Moon to meet top U.S. general amid tensions
Moon’s meeting with the U.S. four-star general is expected to focus on reaffirming the bilateral alliance in the face of North Korea’s bellicose rhetoric, especially with its warning issued last Thursday that it could surround U.S. territory Guam, home to U.S. Navy and Air Force bases, by firing four missiles into the waters 30 to 40 kilometers (18.6 to 24.8 miles) off the island’s coast, in a direct warning to the Trump administration.
Gen. Dunford arrived in Seoul on Sunday for a two-day trip during which he is also scheduled to meet with South Korea’s Minister of National Defense Song Young-moo and his South Korean counterpart Gen. Lee Sun-jin.
The general’s visit comes as North Korea and the United States exchanged tirades against each other, which at one point led U.S. President Donald Trump to declare that his military was “locked and loaded” for military action should Pyongyang “act unwisely,” heightening anxiety in the region over the prospect of conflict that could bring about dire consequences given highly concentrated firepower along the demilitarized zone on the peninsula dividing the two Koreas.
On Friday, Trump reiterated his warning to North Korean leader Kim Jong-un to refrain from threats against the U.S. territory, saying, “If he utters one threat in the form of an overt threat” against the U.S. territory of Guam or its allies, “he will truly regret it and he will regret it fast.”
Amid looming concerns, Trump and Chinese President Xi Jinping talked over the phone on Saturday with the latter calling for “restraint” on all sides involved in the matter to avoid “remarks and actions that could escalate tensions” on the peninsula, according to the Global Times, a tabloid controlled by China’s Communist Party. “China is ready to work with the United States to appropriately resolve the issue,” said Xi, according to the news outlet.
Xi’s message to Trump underscores Beijing’s wish that the current growing tensions in the region do not spill into military action that could lead to the outbreak of a full-fledged war.
The Korean War (1950-53) ended in an armistice, not a peace treaty.
The White House said in a statement released Saturday in Washington time that they “agreed North Korea must stop its provocative and escalatory behavior.”
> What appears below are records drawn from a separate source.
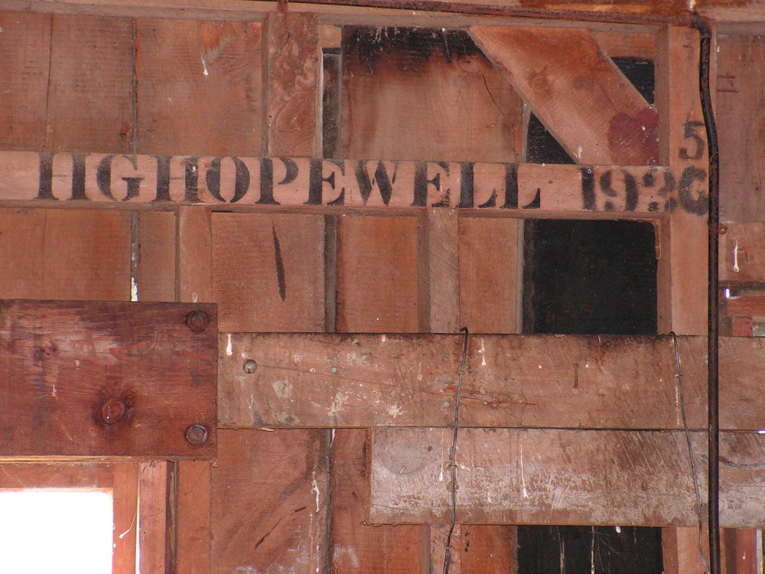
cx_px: 382
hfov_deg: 14.5
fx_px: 3006
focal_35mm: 136
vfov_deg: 10.9
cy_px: 287
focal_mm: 22.8
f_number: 3.4
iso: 200
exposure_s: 1/160
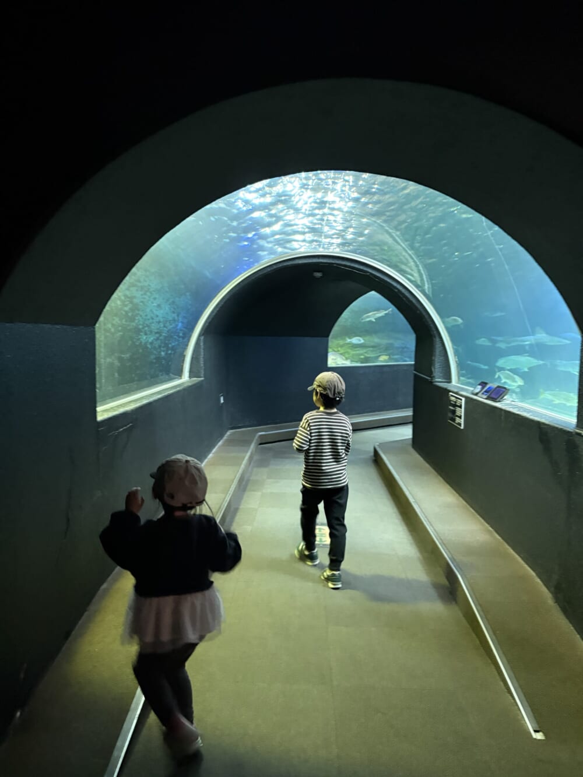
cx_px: 292
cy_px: 388
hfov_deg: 53.1
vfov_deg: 67.3
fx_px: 584
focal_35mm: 26
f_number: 1.6
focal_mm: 5.96
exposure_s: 1/30
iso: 640
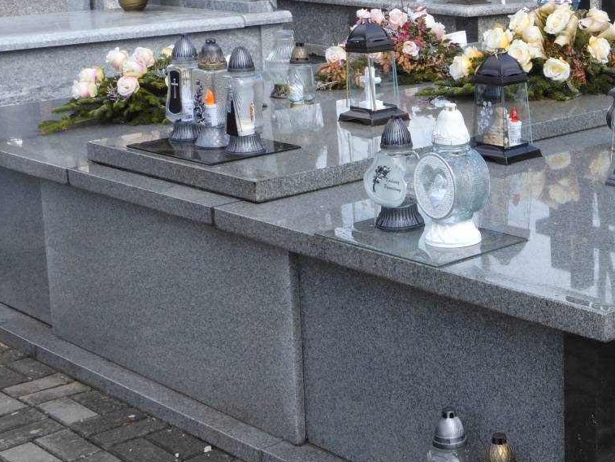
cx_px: 530
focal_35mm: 71
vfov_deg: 20.7
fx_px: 1262
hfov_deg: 26.6
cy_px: 152
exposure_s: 1/400
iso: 80
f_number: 3.3
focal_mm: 4.9
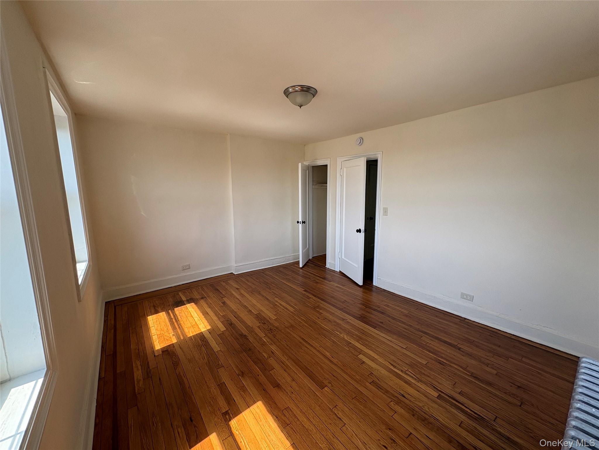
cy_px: 225
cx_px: 300
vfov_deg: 85.7
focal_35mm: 14
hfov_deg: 102.1
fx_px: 242
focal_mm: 2.22
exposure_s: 1/260
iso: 64
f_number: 2.2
It added that the relationship between the two leaders is “an extremely close one, and will hopefully lead to a peaceful resolution of the North Korea problem.”
In an apparent warning to Pyongyang against military action that can be taken as a direct threat to the United States, an editorial in the Global Times called on the Chinese leadership to “make clear” that if it is Pyongyang who fires off missiles that “threaten U.S. soil first and the U.S. retaliates, China will stay neutral.”
The paper, however, cautioned that if the retaliation leads to an attempt to overthrow the North Korean regime and “change the political pattern of the Korean Peninsula,” Beijing will intervene, without elaborating how.
Since the Global Times has served as an unofficial channel conveying China’s policy, its editorial can be seen a message to Pyongyang that China will not object to U.S. surgical strikes against the North’s missile sites in response to Pyongyang’s launch of missiles targeting U.S. territory.
President Moon is entering what local media here call a “super week,” in which the leader will try to mitigate the situation. Moon told Trump in a phone conversation last week that a war on the peninsula “should never happen again” and that the issue should be settled “in a peaceful and diplomatic manner.”
Moon is expected to reiterate his point during a speech on Tuesday commemorating the 72nd anniversary of the end of the Japanese colonial rule from 1910-1945, known as Liberation Day.
Of the many presidential speeches that take place, the Aug. 15 Liberation Day speech is seen as one of the most important speeches given by the commander in chief, laying out the policy goals of an administration as well as highlighting its achievements to shore up public support.
Cheong Seong-chang, a senior researcher at the Seoul-based Sejong Institute, told the Korea JoongAng Daily on Sunday that Moon will likely use the occasion to strongly urge Pyongyang to avoid further military action that would escalate tensions in the region.
“If the North had not made that threat of a missile launch against Guam, then Moon would have stressed on the need for improved inter-Korea relations and reconciliation,” said the North Korea expert.
“But as tensions have spiked with the North’s threat against the United States, it has become really difficult for Moon to make such overtures.”
On the possibility of the North’s further provocation, Cheong remarked Kim Jong-un would likely conduct its sixth underground nuclear test or another intercontinental ballistic missile (ICBM) test around Sept. 9, the day on which North Korea celebrates the anniversary of its founding in 1948.